How do we choose between the educated guess or the conservative approach?

One should look at the cost of sampling extra units versus the set-up cost of the sampling process once more. If the set-up cost (maybe needed if an educated guess is used) of the sampling procedure once more is high compared to the cost of sampling extra units, then one will prefer to use a conservative approach.

  1. Find the proportion of CD players in this shipment that have a lifetime longer than 2000 hours. The proportion from the last shipment was 0.9. It is not costly to set up the testing procedure again if needed whereas the sampling cost of each unit is expensive. We want to estimate the proportion to be within 0.01 with 95% confidence. Would you use the educated guess or the conservative approach?

    We should use an educated guess because it is not costly to set up the testing procedure again. On the other hand, the cost of the sampling of extra units is high due to the nature of the test.

  2. Get a ship out to the Bering Sea to sample the proportion of fish that have mercury levels within a specified level. Last year the proportion is 0.9. Want to estimate the proportion to be within 0.01 with 95% confidence. Would you use the educated guess or the conservative approach?

    We should use a conservative approach because it is too expensive to send a ship out again if needed.
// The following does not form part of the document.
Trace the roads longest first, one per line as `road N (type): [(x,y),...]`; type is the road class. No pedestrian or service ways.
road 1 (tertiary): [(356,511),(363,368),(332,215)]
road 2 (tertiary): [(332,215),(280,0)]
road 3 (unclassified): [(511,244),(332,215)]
Exact intervals for population proportions

Since \(Y_i\) is defined as 1 or 0 depending on whether the unit has the attribute or not and the sampling is without replacement, one can see that to be exact, \(\sum Y_i\) has a hypergeometric distribution.

Using this property, one can obtain an exact confidence interval for \(p\). When the total number of successes and a total number of failures are large (larger than 5), we can use the \(t\)-interval. (We can use \(z\)-interval if \(n > 50\)).

Sample size for estimating several proportions simultaneously

It is good to know that there is a solution to the following scenario:

There are a few (maybe unknown) classes and one wants to collect enough samples so that the proportion in each class can be estimated within a certain prescribed precision. (Details not needed, if interested, read Ch. 5.4 and the reference cited there.)